WRITTEN TASK - Exactly the lines below from the one with "communicating, educating and" up to and including the one with "information on related" make up the answer, with nothing else added.

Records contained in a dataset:
*** Block opens ***

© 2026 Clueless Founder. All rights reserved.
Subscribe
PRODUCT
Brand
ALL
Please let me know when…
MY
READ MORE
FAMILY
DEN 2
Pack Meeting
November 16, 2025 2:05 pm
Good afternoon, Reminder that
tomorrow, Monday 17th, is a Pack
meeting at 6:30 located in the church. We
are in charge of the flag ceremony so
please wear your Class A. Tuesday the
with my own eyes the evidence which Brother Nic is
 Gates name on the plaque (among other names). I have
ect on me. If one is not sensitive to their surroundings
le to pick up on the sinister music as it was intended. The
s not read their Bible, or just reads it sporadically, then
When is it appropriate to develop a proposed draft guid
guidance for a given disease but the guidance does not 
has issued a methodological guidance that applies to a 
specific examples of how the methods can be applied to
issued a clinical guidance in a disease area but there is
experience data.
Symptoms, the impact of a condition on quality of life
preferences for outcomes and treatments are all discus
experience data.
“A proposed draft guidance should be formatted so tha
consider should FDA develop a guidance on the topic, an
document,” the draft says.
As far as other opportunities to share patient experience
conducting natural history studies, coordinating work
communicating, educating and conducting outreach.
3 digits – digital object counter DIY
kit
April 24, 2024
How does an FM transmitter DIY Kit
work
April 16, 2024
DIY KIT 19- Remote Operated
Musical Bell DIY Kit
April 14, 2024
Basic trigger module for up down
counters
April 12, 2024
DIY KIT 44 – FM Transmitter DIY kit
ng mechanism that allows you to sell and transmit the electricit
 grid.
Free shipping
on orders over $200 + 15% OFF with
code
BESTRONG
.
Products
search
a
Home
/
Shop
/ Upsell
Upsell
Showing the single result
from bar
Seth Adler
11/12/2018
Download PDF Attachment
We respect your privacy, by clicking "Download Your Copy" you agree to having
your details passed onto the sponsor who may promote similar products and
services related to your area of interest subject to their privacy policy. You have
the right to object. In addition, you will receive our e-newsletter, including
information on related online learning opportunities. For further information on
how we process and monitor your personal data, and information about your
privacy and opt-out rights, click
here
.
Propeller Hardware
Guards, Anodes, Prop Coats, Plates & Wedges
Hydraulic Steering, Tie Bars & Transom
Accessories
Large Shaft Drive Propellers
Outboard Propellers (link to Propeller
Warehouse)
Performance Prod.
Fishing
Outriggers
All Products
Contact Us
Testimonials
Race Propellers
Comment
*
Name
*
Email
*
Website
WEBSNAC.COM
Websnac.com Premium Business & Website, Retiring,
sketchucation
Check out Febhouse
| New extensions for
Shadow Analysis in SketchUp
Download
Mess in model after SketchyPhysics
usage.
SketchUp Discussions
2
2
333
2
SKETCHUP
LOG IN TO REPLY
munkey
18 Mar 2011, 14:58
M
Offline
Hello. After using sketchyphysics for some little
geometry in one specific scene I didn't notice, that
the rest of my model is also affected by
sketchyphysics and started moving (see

*** Block closes ***

SOLUTION TO THIS EXERCISE -
communicating, educating and conducting outreach.
3 digits – digital object counter DIY
kit
April 24, 2024
How does an FM transmitter DIY Kit
work
April 16, 2024
DIY KIT 19- Remote Operated
Musical Bell DIY Kit
April 14, 2024
Basic trigger module for up down
counters
April 12, 2024
DIY KIT 44 – FM Transmitter DIY kit
ng mechanism that allows you to sell and transmit the electricit
 grid.
Free shipping
on orders over $200 + 15% OFF with
code
BESTRONG
.
Products
search
a
Home
/
Shop
/ Upsell
Upsell
Showing the single result
from bar
Seth Adler
11/12/2018
Download PDF Attachment
We respect your privacy, by clicking "Download Your Copy" you agree to having
your details passed onto the sponsor who may promote similar products and
services related to your area of interest subject to their privacy policy. You have
the right to object. In addition, you will receive our e-newsletter, including
information on related online learning opportunities. For further information on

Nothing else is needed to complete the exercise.